In 1987, shipments of coal from the western provinces to Ontario Hydro, exceeded three million tons. The coal is burned in thermal electric generating stations near Thunder Bay and Toronto, Ont., to produce electricity.
“The federal and provincial governments are trying to encourage west-east coal trade,” cac Chairman Larry Dykers said. “And yet they don’t appear to want to eliminate or substantially alter their tax policies.”
The premiers of the three western provinces plan to meet April 7 to examine the issue of shipping western coal to markets in central Canada.
“We don’t want subsidies,” Dykers said, “we simply want the premiers to come up with a judicious tax initiative through prudent research into producing and transporting coal to market. We have pointed out just one of these — the exise tax on diesel fuel — for their consideration. We have asked that taxes be tied to something that is definable, like production rates or profits.”
Ontario Hydro is facing the problem of reducing acid gas emissions while choosing an appropriate energy mix for future requirements. The cac believes the low-sulphur coal option is the solution to acid rain.
A number of technological solutions to the problem of reducing acid gas emissions from the burning of high-sulphur U.S. coal are also being investigated by Ontario Hydro.
Although the coal industry chalked up record volumes last year and expects to add a further 3%-5% this year, company revenues took a beating in 1987, according to the Coal Association of Canada (cac).
In 1986, the last year for which complete figures are available, coal companies in British Columbia made a profit of $33 million on a capital investment of $1.6 billion, says Chairman Larry Dykes. British Columbia is Canada’s leading coal-mining province.

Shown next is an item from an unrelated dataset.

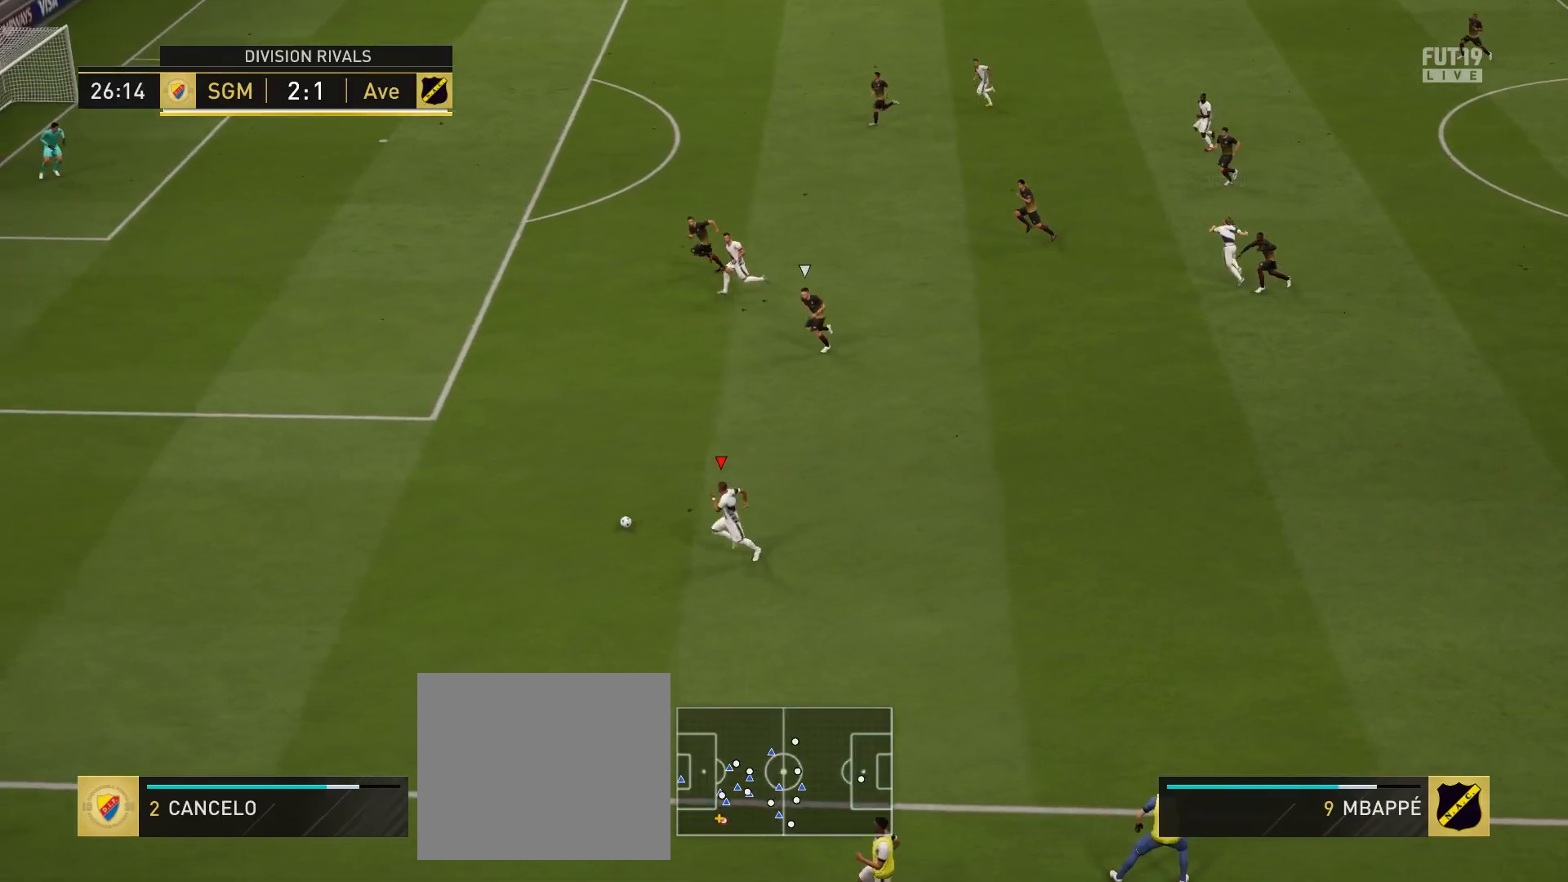
{"buttons": [], "left_stick": "up-left", "right_stick": "center", "events": [[267, "R2", "up"]]}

“They could have made a better return on their capital by investing in Canada Savings Bonds,” quips Giacomo Capobianco, vice-president of Esso Resources’ Coal Division.

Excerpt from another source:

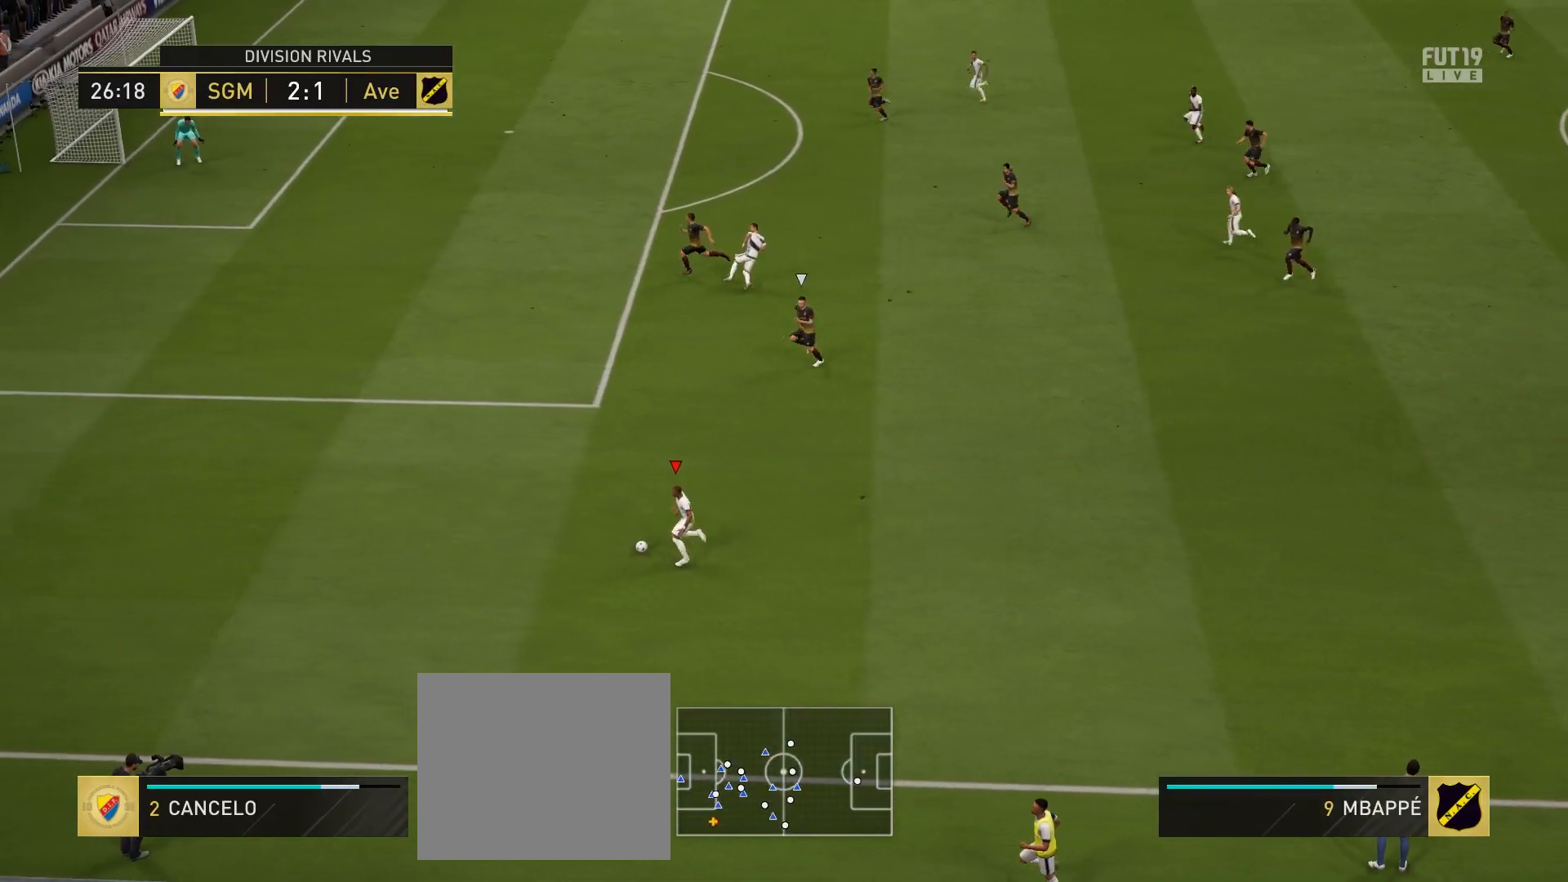
{"buttons": [], "left_stick": "up", "right_stick": "center", "events": [[100, "SQUARE", "down"], [117, "left_stick", "up"], [183, "CROSS", "down"], [283, "SQUARE", "up"], [367, "CROSS", "up"]]}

Capobianco and Dykes were two of four members of the cac who were in Ottawa last week lobbying for prudent fiscal management by the federal government. The other members were Jack Smith, chairman of Westar Mining, and Edward Barry, vice-president research, TransAlta Utilities Corp.
The rising value of the Canadian dollar vis a vis the U.S. greenback accounted for about 40% of the decline in company revenues, says Smith.
Falling coal prices worldwide, especially since April 1, 1987, is the main culprit, accounting for about 60% of the decline in the industry’s revenues, the members say.
Taxes too, took a big chunk out of the industry’s profits in 1986 — about 72% of pre-tax profits in British Columbia, according to Smith.
“B.C. Premier William Van der Zalm has admitted to us that, yes, this is an unreasonable situation, but he has done nothing concrete to change that situation,” Capobianco says.
About half of the industry’s revenues come from coal which is exported, largely from mines in British Columbia to Pacific Rim countries. Most of these contracts are negotiated in U.S. dollars.
Coal producers anticipate markets will continue to grow in Korea, Taiwan and Hong Kong. But Japan, which was the largest customer in 1987, will no longer be a growth area, Capobianco says.